Д.МЕДВЕДЕВ: В соответствии с Вашим указанием, распоряжением Правительства такой штаб утвержден. Начаты мероприятия в рамках деятельности штаба. Какова ситуация на сегодня в целом? Эпизоотия охватила 40 стран и имеет тенденцию к расширению. По данным Всемирной организации здравоохранения, всего в мире заболело 175 человек, хотя на самом деле цифра, по всей вероятности, значительно больше, просто в ряде государств такого рода наблюдения не ведутся.

В.ПУТИН: Почти половина умерла.

Д.МЕДВЕДЕВ: Из них 95 человек умерли.

В.ПУТИН: Это больше половины.

Д.МЕДВЕДЕВ: Больше половины. На сегодня в нашей стране в девяти субъектах (это прежде всего юг) зарегистрирован соответствующий падеж птиц от высокопатогенного штамма гриппа Н5N1. Общее количество погибших и уничтоженных птиц уже превысило 1 миллион 100 тысяч особей. В настоящее время, конечно, ситуацию мы расцениваем как весьма серьезную, поэтому ей нужно заниматься в постоянном режиме...

В.ПУТИН: Хорошо".

Но нынче преемник как-то стушевался - во всяком случае на фронте борьбы с эпидемией его не видно.

Как явствует из сообщений, размещенных на сайте правительства РФ, последнее заседание оперативного штаба по птичьему гриппу Медведев провел 5 июля прошлого года. На этой и прошлой неделях он занимался чем угодно, только не эпидемией. Если, конечно, не считать относящимся к птичьему гриппу совещание по демографической политике.

Последнее сообщение о птичьем гриппе с участием г-на Медведева датировано 16 февраля - в нем сказано, что первый вице-премьер "потребовал от руководителей регионов принять все необходимые меры по борьбе с распространением птичьего гриппа". Это, конечно, далеко не николаевское "На колени!"

Должно быть, в головах у конспирологов по мере чтения этого текста уже вырисовывается версия: "Э! - сказали мы с Петром Ивановичем"... Вот она, интрига-то, вот под кого подкоп. И как совпало с некоторыми кадровыми решениями! Неровен час эпидемия усилится - и сбудется описанное Булгаковым, выступят в поход на смертный бой с невидимой заразой стройные ряды воинов:

"Где-то пели весело и разухабисто, и с коней смотрели в зыбком рекламном свете лица в заломленных малиновых шапках...

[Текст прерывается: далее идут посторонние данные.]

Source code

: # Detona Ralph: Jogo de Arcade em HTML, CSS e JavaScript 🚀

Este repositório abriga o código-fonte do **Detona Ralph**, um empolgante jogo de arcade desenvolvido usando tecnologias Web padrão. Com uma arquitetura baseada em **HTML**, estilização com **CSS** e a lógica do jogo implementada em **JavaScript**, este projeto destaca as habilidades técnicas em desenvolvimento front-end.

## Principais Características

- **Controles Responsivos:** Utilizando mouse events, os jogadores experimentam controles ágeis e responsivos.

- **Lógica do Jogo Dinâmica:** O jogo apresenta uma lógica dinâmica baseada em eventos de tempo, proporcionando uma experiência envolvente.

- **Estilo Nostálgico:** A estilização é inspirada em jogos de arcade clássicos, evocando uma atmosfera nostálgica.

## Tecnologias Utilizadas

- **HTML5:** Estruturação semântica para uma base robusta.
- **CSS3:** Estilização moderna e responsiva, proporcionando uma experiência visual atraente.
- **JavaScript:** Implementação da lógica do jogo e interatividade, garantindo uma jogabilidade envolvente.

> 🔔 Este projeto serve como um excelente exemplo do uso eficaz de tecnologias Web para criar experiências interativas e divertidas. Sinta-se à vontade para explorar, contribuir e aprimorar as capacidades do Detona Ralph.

- Выручайте, братцы, - завывали с тротуаров, - бейте гадов... Спасайте Москву!..

По рядам разливалось глухое и щиплющее сердце пение:

...Ни туз, ни дама, ни валет,
Побьем мы гадов без сомненья,
Четыре сбоку - ваших нет...

Гудящие раскаты "ура" выплывали над всей этой кашей, потому что пронесся слух, что впереди шеренг на лошади, в таком же малиновом башлыке, как и все всадники, едет ставший легендарным десять лет назад, постаревший и поседевший командир конной громады".

Да, картина... Батальное полотно. И сколько проблем разом решится.